A produção desses debates envolveu uma pesquisa, para cada local, de fotógrafos e coletivos que produzem material nas favelas e territórios populares, para ser usado como apresentação e divulgação do trabalho desses fotógrafos. Mas foram também importantes ferramentas, a partir das quais os moradores puderam esboçar seus próprios relatos, comentários ou observações. As conversas dos eventos foi gravada em áudio para análise e material de pesquisa e avaliação do caminho que nós, enquanto fotógrafos, estamos traçando.
A análise das falas favorece a reflexão e estimula o debate sobre imagens e narrativa da cidade, com especial foco em direitos humanos e no debate do direito à cidade. Embora o projeto até aqui se restringiu a apenas quatro localidades na cidade, Manguinhos, Providência, Santa Marta e Vila Kennedy, nossa intenção é que possamos continuar essa conversa em outros lugares. Esperamos que seja o mais breve possível, mas entendemos que compartilhar o que já foi feito é igualmente importante. Estamos cientes que ainda há muito por fazer, tanto na reflexão como no trabalho, ambos diretamente relacionados. Um alimenta o outro. Essa pausa para avaliação é necessária ao trabalho de muitos envolvidos, tais como fotógrafos, coletivos de fotógrafos, comunicadores populares, midiativistas e jornalistas, que se fizeram presentes a cada edição dos nossos encontros.
Para concluir, gostaríamos de dividir nossa experiência com esses encontros e espaços de diálogo.
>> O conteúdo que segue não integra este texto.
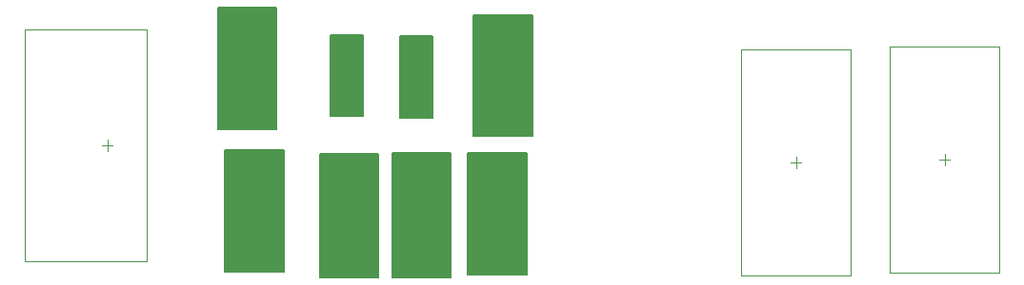
<source format=gbr>
%TF.GenerationSoftware,Altium Limited,Altium Designer,25.8.1 (18)*%
G04 Layer_Color=32768*
%FSLAX45Y45*%
%MOMM*%
%TF.SameCoordinates,5194DE87-2E3A-4D0E-B7FB-1F2D01658319*%
%TF.FilePolarity,Positive*%
%TF.FileFunction,Other,Mechanical_15*%
%TF.Part,Single*%
G01*
G75*
%TA.AperFunction,NonConductor*%
%ADD30C,0.15240*%
%ADD39C,0.10000*%
%ADD42C,0.05000*%
G36*
X4997450Y7627620D02*
Y6545580D01*
X5518150D01*
Y7627620D01*
X4997450D01*
D02*
G37*
G36*
X5838190Y6494620D02*
Y7596980D01*
X6353810D01*
Y6494620D01*
X5838190D01*
D02*
G37*
G36*
X4933950Y8897620D02*
Y7815580D01*
X5454650D01*
Y8897620D01*
X4933950D01*
D02*
G37*
G36*
X5930900Y7931150D02*
Y8655050D01*
X6219700D01*
Y7931150D01*
X5930900D01*
D02*
G37*
G36*
X6485890Y6497320D02*
Y7599680D01*
X7001510D01*
Y6497320D01*
X6485890D01*
D02*
G37*
G36*
X7156450Y7602220D02*
Y6520180D01*
X7677150D01*
Y7602220D01*
X7156450D01*
D02*
G37*
G36*
X6553200Y7918450D02*
Y8642350D01*
X6842000D01*
Y7918450D01*
X6553200D01*
D02*
G37*
G36*
X7207250Y8834120D02*
Y7752080D01*
X7727950D01*
Y8834120D01*
X7207250D01*
D02*
G37*
D30*
X4997450Y6545580D02*
X5518150D01*
Y7627620D01*
X4997450D02*
X5518150D01*
X4997450Y6545580D02*
Y7627620D01*
X5930900Y8655050D02*
X6219700D01*
Y7931150D02*
Y8655050D01*
X5930900Y7931150D02*
X6219700D01*
X5930900D02*
Y8655050D01*
X7156450Y6520180D02*
X7677150D01*
Y7602220D01*
X7156450D02*
X7677150D01*
X7156450Y6520180D02*
Y7602220D01*
X6553200Y8642350D02*
X6842000D01*
Y7918450D02*
Y8642350D01*
X6553200Y7918450D02*
X6842000D01*
X6553200D02*
Y8642350D01*
X5838190Y7596980D02*
X6353810D01*
Y6494620D02*
Y7596980D01*
X5838190Y6494620D02*
X6353810D01*
X5838190D02*
Y7596980D01*
X6485890Y7599680D02*
X7001510D01*
Y6497320D02*
Y7599680D01*
X6485890Y6497320D02*
X7001510D01*
X6485890D02*
Y7599680D01*
X7207250Y7752080D02*
X7727950D01*
Y8834120D01*
X7207250D02*
X7727950D01*
X7207250Y7752080D02*
Y8834120D01*
X4933950Y7815580D02*
X5454650D01*
Y8897620D01*
X4933950D02*
X5454650D01*
X4933950Y7815580D02*
Y8897620D01*
D39*
X10071100Y7468400D02*
Y7568400D01*
X10021100Y7518400D02*
X10121100D01*
X11391900Y7493800D02*
Y7593800D01*
X11341900Y7543800D02*
X11441900D01*
X3899700Y7670800D02*
X3999700D01*
X3949700Y7620800D02*
Y7720800D01*
D42*
X9586100Y8528400D02*
X10556100D01*
X9586100Y6508400D02*
X10556100D01*
Y8528400D01*
X9586100Y6508400D02*
Y8528400D01*
X10906900Y8553800D02*
X11876900D01*
X10906900Y6533800D02*
X11876900D01*
Y8553800D01*
X10906900Y6533800D02*
Y8553800D01*
X4303700Y6635800D02*
Y8705800D01*
X3215700Y6635800D02*
Y8705800D01*
Y6635800D02*
X4303700D01*
X3215700Y8705800D02*
X4303700D01*
%TF.MD5,f345e7ce45f89388bfb92be725e575c5*%
M02*

</source>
Compartilhar como foi a dinâmica e suas diferenças em cada lugar, as observações, dúvidas e também algumas de nossas breves conclusões. Tudo isso se remete ao que entendemos como o nosso papel enquanto defensores da fotografia popular como uma forma de pensar e mediar a cidade através da fotografia. Que cidade queremos, que cidade queremos contar?
Favela em Foco
O Favela em Foco é um coletivo multimídia, fundado por fotógrafos oriundos de espaços populares, com atuação em favelas cariocas. O coletivo documenta questões relacionadas a esses espaços, com o objetivo fundamental de descolonizar o olhar estereotipado e marginalizado sobre as favelas, reproduzido pela mídia hegemônica. Temas variam desde o cotidiano e a cultura popular a situações de descaso do poder público, como a falta de infra-estrutura, remoções e segurança pública. A divulgação desse material acontece em plataformas multimídia ou com projeções e ações culturais de intervenção urbana.
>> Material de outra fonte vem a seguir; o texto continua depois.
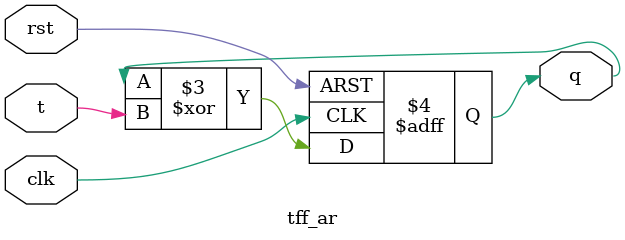
<source format=v>
module tff_ar(
    input t,clk,rst,
    output reg q
);
    always @(posedge clk, negedge rst)
    begin
        if(!rst)
            q <= 1'b0;
        else if(clk)
            q <= q^t;
    end
endmodule
</source>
O Favela em Foco dialoga com as pessoas de espaços populares, em todo o processo de documentação, ao valorizar estes espaços e suas histórias, o que resulta em uma melhora da auto-estima individual e coletiva. Através dessas narrativas, espera-se humanizar o olhar sobre as favelas e espaços populares da cidade do Rio de Janeiro entre aqueles que não conhecem esses espaços ou têm uma visão restrita dessa realidade.